**Problem to work on**
Please extract, word for word, the part of the rows that opens with the line containing "Gaming Campus s’engage" and closes with the line containing "Résultats des tests". Include both of those lines and nothing else.

[Data extract Boundary: Start]

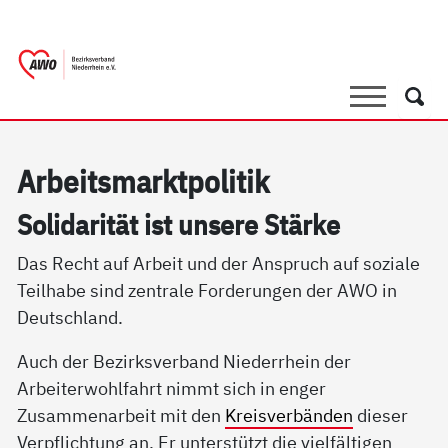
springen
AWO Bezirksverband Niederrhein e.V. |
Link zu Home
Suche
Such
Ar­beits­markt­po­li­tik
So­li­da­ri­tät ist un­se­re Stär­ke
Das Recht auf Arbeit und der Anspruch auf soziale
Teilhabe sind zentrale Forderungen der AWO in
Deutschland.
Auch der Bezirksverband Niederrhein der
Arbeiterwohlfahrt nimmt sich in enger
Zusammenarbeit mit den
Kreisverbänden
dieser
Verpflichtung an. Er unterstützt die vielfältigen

[Data extract Boundary: End]
[Data extract Boundary: Start]

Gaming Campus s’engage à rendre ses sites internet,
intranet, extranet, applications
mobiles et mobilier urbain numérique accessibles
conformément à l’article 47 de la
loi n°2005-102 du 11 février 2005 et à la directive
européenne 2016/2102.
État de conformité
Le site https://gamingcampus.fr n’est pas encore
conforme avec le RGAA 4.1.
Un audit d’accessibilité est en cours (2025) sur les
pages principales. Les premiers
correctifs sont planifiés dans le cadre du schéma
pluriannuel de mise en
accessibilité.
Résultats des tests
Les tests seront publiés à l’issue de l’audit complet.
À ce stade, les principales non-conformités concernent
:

[Data extract Boundary: End]

**Response area**
Gaming Campus s’engage à rendre ses sites internet,
intranet, extranet, applications
mobiles et mobilier urbain numérique accessibles
conformément à l’article 47 de la
loi n°2005-102 du 11 février 2005 et à la directive
européenne 2016/2102.
État de conformité
Le site https://gamingcampus.fr n’est pas encore
conforme avec le RGAA 4.1.
Un audit d’accessibilité est en cours (2025) sur les
pages principales. Les premiers
correctifs sont planifiés dans le cadre du schéma
pluriannuel de mise en
accessibilité.
Résultats des tests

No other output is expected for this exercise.